En conséquence, la condamnation prononcée sera assortie des intérêts au taux légal doublé à compter du 13 mai 2021 au 21 mars 2022 inclus et sur le montant de l’offre du 2 février 2024, avant déduction de la provision, soit sur la somme de 14 812,57 €.
Sur l’indemnité pour frais exposés pour assurer sa défense
En application de l’article 700 du code de procédure civile, le juge condamne la partie tenue aux dépens ou qui perd son procès à payer à l’autre partie la somme qu’il détermine, au titre des frais exposés et non compris dans les dépens, il tient compte de l’équité ou de la situation économique de la partie condamnée.
En l’espèce, tenant le fait que les indemnités allouées par la juridiction sont supérieures à celles offertes par la société d’assurance, ce dont il résulte que la victime avait bien un intérêt légitime à engager la présente procédure, l’équité commande d’accorder à M. [I] [H] la somme de 1500€ par application de l’article 700 du code de procédure civile.
Sur l’exécution provisoire
Il convient de rappeler qu’en application de l’article 514 du Code de procédure civile, l’exécution provisoire des décisions de première instance est de droit à titre provisoire et en l’espèce, rien ne justifie de l’écarter.
Sur les dépens
En application de l’article 696 du code de procédure civile, la partie perdante est condamnée aux dépens, à moins que le juge, par décision motivée, n’en mette la totalité ou une fraction à la charge d’une autre partie.

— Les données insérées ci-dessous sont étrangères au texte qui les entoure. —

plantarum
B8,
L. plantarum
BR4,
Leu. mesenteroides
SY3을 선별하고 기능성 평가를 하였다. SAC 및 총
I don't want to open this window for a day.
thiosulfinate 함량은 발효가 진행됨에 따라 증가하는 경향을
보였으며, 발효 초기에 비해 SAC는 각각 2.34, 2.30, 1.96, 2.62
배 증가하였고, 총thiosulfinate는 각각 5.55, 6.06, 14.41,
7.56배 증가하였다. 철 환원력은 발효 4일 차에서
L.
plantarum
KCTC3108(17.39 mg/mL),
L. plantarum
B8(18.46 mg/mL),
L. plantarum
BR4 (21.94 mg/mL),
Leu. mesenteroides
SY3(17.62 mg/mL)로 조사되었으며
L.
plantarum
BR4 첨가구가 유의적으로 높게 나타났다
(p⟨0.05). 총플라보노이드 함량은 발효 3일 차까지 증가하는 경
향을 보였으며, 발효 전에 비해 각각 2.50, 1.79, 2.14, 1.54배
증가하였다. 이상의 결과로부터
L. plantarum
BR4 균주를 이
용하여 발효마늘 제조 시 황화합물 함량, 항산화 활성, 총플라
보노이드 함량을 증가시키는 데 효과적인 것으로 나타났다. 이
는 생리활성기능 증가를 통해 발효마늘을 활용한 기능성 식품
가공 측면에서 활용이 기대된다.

En l’espèce, il convient de condamner la société MACIF aux dépens.
PAR CES MOTIFS
Statuant publiquement, par mise en délibéré, par jugement réputé contradictoire, et rendu en premier ressort,
DIT que le droit à indemnisation de M. [I] [H] au titre des conséquences dommageables de l’accident du 13 septembre 2020 est entier sur le fondement de la loi du 5 juillet 1985;
CONDAMNE la société MACIF à payer à M. [I] [H], à titre de dommages et intérêts en réparation de son préjudice corporel, les sommes suivantes :
Préjudices patrimoniaux temporaires
Frais divers (frais de médecin conseil) : 1 080 €
Frais divers (frais vestimentaires) : 565,69 €
Frais divers (assistance par tierce personne) : 880 €
Dépenses de santé actuelles : 37,57 €
Préjudices patrimoniaux permanents
Incidence professionnelle : 5 000 €
Préjudices extra-patrimoniaux temporaires
Déficit fonctionnel temporaire : 1 716 €
Souffrances endurées : 5 500 €
Préjudice esthétique temporaire : 3 000 €
Préjudices extra-patrimoniaux permanents
Déficit fonctionnel permanent : 7 080 €
Préjudice esthétique permanent : 2 200 €
— Provision à déduire : 6 000 €
— Et ce avec intérêts au taux légal à compter du présent jugement ;
CONDAMNE la société MACIF à payer à M. [I] [H] les intérêts au taux légal doublé sur la période du 13 mai 2021 au 21 mars 2022 inclus sur la somme de 14 812,57 € ;
CONDAMNE la société MACIF à payer à M. [I] [H] la somme de 1 500 € à titre d’indemnité pour frais de défense par application de l’article 700 du code de procédure civile ;
CONDAMNE la société MACIF aux dépens ;
RAPPELLE que l’exécution provisoire est de droit et DIT n’y avoir lieu à l’écarter ;
REJETTE pour le surplus toute demande plus ample ou contraire des parties ;
Ainsi jugé et prononcé par mise à disposition au greffe, par la chambre généraliste B du tribunal judiciaire d’Aix-en-Provence, la minute étant signée par Mme MAGGIO, vice-présidente, et Mme CHANTEDUC, greffier.